G. Unwin Gold Coast, Qld
On 8 April 2002, visiting American business/finance writer Mark Gottlieb published an article in the Canberra Times headed ‘Our miracle economy may be a mirage’. Gottlieb was confronted with ‘an unbroken stream of optimistic comments about the state of Australia's economy’, but applied some lateral thinking to the test. Gottlieb had a quick look at how Australia stacked up against the Netherlands. Even by conventional macroeconomic criteria, the Netherlands beat Australia hands down – no mineral or natural resources; 83% of the population but 93% of Australia’s GDP (2000), giving GDP per capita at US$25,000 compared to US$20,500; an inwards foreign direct investment of US$52bn compared to US$7bn. But Gottlieb would not know that it is verboten in Australia to look to Continental Europe for ideas.
* * *
Well might the Melbourne Institute of Applied Economic and Social Research hold a conference on the theme ‘Making the boom pay: securing the next generation of prosperity’. It is not a subject that the Howard Government has contemplated to date.
There is a tension between the Government’s optimism and the danger signals regarding the economy.

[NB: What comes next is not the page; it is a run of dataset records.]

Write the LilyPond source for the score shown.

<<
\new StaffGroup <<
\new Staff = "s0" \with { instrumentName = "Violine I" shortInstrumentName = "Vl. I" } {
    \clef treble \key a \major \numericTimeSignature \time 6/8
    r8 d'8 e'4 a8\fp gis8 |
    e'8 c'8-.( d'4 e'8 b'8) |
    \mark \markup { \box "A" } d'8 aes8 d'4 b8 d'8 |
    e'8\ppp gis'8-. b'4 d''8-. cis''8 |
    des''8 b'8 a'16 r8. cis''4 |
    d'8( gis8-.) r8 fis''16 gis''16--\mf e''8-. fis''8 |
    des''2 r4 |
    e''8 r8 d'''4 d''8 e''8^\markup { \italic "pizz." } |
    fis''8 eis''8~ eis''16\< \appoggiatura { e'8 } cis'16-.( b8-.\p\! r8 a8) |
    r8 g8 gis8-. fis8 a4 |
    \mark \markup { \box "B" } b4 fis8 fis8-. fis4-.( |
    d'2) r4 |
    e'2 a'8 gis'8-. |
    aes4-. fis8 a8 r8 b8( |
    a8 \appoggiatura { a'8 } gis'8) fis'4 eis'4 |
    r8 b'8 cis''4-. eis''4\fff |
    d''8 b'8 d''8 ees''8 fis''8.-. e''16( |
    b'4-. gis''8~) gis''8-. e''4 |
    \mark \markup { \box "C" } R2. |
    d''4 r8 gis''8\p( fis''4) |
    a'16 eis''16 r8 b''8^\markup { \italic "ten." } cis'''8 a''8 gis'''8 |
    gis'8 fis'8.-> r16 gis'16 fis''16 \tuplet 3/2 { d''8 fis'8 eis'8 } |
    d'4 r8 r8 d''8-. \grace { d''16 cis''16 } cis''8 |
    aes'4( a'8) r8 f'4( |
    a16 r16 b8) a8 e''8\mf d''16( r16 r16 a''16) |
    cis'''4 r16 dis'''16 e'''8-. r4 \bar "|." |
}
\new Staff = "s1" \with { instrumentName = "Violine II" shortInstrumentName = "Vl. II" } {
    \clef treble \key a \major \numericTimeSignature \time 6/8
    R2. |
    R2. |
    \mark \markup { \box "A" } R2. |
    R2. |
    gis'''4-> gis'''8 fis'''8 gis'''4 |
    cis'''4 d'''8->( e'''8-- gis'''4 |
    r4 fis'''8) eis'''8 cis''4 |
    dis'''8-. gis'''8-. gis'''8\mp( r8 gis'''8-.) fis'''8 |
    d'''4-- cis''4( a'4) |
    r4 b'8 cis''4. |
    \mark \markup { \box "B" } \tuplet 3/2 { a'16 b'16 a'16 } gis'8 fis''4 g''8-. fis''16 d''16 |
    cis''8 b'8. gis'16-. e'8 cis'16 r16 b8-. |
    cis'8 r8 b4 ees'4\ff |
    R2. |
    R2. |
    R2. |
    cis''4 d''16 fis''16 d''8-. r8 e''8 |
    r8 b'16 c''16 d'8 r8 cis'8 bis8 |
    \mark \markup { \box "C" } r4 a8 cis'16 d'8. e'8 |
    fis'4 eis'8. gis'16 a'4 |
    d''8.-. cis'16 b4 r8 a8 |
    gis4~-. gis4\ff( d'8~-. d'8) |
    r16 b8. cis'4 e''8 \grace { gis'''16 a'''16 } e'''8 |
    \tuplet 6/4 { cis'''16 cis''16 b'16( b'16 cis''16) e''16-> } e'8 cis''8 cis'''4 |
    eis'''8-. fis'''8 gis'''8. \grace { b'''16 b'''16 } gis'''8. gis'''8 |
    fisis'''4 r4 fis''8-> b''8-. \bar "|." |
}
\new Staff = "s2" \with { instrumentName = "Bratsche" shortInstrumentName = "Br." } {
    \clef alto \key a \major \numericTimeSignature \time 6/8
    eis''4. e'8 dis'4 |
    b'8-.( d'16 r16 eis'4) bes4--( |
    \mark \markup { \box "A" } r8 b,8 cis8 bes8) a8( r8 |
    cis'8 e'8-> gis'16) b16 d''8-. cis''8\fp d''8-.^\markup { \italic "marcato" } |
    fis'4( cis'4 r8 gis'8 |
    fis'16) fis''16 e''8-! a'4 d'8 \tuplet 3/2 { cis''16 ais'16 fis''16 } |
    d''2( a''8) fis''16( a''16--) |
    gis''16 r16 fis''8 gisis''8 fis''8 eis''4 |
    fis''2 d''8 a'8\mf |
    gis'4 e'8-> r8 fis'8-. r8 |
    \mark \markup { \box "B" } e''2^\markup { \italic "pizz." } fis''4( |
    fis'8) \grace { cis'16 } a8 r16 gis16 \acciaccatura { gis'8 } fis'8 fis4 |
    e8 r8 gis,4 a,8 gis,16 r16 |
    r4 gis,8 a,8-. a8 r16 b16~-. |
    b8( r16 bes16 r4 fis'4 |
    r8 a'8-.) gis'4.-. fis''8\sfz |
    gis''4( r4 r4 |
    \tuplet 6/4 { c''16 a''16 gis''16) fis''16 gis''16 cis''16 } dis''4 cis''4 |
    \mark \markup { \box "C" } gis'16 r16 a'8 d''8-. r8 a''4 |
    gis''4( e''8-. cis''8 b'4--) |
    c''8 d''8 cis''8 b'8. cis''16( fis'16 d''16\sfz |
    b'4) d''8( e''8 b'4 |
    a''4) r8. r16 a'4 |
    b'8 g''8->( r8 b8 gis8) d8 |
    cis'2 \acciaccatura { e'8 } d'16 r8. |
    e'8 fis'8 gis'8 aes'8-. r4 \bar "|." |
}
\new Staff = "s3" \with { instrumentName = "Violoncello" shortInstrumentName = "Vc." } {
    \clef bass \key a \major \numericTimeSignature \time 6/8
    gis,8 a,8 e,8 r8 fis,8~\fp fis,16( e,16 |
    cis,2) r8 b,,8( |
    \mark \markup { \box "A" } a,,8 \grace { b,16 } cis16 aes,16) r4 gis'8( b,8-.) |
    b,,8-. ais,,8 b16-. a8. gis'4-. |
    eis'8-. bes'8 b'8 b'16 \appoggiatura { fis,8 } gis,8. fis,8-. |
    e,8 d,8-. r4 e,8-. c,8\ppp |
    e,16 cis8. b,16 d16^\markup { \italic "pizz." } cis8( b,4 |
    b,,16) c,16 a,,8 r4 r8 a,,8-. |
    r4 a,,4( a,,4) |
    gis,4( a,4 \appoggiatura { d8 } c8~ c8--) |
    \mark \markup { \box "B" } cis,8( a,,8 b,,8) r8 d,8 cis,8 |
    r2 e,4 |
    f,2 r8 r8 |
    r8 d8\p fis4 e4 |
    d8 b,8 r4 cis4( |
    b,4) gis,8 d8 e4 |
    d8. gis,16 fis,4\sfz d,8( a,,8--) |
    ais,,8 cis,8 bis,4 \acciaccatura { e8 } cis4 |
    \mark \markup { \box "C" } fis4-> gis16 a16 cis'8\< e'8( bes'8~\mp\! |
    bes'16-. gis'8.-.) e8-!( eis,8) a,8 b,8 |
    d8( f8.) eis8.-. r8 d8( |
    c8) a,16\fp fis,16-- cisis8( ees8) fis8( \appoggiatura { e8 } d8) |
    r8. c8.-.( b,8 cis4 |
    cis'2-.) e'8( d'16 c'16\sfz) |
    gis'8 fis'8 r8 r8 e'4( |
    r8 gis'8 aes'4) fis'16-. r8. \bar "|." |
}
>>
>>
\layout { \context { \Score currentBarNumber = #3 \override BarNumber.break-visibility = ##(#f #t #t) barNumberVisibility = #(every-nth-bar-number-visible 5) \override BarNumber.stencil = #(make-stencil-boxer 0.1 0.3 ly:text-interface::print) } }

The environment has crashed the party uninvited. But the Government remains mired in self-denial. It lost time with the appointment of Rio Tinto employee Robin Batterham as Chief Scientist. It thinks that the market will equilibrate water flows, and now that nuclear power will solve Australia’s emissions problems.
The incapacity to see clearly beneath the surface is not the fault of any one Party, but is bipartisan. It is deeply structured. It is helped significantly by the dependence on macroeconomic indicators of the nation’s economic health that chart aggregates. The estimated increase in Gross Domestic Product (at current prices) for the last financial year 2005-06 is about 7 ½ percent. Brilliant. How could one quibble with that?